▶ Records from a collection

>>>

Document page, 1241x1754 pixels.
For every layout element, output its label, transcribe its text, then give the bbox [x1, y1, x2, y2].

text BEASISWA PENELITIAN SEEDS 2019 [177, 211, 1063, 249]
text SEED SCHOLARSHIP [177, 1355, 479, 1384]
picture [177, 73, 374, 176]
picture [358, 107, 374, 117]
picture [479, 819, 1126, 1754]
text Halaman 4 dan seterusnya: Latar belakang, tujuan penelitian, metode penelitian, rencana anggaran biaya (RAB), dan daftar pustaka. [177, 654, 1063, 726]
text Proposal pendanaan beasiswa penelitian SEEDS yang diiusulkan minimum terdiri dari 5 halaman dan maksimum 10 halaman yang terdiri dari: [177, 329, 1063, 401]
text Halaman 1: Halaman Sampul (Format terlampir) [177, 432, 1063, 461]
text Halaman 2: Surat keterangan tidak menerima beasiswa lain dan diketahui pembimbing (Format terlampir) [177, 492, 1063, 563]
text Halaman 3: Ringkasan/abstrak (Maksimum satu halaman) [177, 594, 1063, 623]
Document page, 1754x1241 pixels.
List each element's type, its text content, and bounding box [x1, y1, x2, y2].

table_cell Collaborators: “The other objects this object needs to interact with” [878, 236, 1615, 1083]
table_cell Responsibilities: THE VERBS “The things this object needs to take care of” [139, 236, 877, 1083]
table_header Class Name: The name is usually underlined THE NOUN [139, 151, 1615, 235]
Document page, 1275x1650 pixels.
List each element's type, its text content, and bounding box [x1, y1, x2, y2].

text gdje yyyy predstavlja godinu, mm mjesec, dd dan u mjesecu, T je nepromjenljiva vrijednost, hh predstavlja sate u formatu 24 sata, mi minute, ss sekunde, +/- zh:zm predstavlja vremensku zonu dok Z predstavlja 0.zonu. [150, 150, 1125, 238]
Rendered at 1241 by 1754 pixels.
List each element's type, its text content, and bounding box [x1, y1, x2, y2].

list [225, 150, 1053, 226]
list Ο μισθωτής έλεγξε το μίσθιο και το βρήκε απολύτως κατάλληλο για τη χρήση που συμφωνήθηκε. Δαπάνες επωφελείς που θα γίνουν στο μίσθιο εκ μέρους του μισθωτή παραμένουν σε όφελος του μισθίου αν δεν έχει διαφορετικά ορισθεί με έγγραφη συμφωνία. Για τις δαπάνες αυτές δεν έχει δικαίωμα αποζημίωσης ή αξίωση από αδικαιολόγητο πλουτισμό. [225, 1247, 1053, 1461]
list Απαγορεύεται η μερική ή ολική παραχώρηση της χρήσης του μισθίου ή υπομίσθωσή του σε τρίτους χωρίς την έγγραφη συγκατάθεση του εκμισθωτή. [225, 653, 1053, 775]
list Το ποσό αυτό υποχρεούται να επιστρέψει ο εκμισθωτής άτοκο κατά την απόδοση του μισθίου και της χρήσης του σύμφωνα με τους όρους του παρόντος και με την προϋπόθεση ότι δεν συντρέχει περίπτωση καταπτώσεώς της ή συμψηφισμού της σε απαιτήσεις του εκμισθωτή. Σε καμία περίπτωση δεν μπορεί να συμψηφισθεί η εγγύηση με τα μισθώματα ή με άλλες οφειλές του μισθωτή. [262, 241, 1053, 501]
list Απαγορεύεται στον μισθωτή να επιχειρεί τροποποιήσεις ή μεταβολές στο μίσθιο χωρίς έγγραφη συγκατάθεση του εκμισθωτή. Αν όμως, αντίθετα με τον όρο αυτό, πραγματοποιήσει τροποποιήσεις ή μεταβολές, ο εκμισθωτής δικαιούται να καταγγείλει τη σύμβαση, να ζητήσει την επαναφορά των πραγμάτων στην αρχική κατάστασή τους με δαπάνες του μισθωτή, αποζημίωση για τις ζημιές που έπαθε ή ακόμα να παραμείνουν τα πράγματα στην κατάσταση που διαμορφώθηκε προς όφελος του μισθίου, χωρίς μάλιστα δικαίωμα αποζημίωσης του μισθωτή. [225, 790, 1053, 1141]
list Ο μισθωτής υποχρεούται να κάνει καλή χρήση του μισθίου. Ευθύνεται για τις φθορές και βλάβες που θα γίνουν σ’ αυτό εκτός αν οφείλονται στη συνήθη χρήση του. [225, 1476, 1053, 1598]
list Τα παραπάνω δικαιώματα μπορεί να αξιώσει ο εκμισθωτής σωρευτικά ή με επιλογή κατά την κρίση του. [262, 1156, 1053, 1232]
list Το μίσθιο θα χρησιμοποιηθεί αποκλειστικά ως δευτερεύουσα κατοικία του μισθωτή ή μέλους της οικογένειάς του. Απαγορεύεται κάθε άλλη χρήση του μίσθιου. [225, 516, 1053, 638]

<<<

▶ About this exercise
Look back at the entries above. Retype the line with "For every layout", the line with "Document page, 1754x1241 pixels.", and all lines in between.

▶ Your response
For every layout element, output its label, transcribe its text, then give the bbox [x1, y1, x2, y2].

text BEASISWA PENELITIAN SEEDS 2019 [177, 211, 1063, 249]
text SEED SCHOLARSHIP [177, 1355, 479, 1384]
picture [177, 73, 374, 176]
picture [358, 107, 374, 117]
picture [479, 819, 1126, 1754]
text Halaman 4 dan seterusnya: Latar belakang, tujuan penelitian, metode penelitian, rencana anggaran biaya (RAB), dan daftar pustaka. [177, 654, 1063, 726]
text Proposal pendanaan beasiswa penelitian SEEDS yang diiusulkan minimum terdiri dari 5 halaman dan maksimum 10 halaman yang terdiri dari: [177, 329, 1063, 401]
text Halaman 1: Halaman Sampul (Format terlampir) [177, 432, 1063, 461]
text Halaman 2: Surat keterangan tidak menerima beasiswa lain dan diketahui pembimbing (Format terlampir) [177, 492, 1063, 563]
text Halaman 3: Ringkasan/abstrak (Maksimum satu halaman) [177, 594, 1063, 623]
Document page, 1754x1241 pixels.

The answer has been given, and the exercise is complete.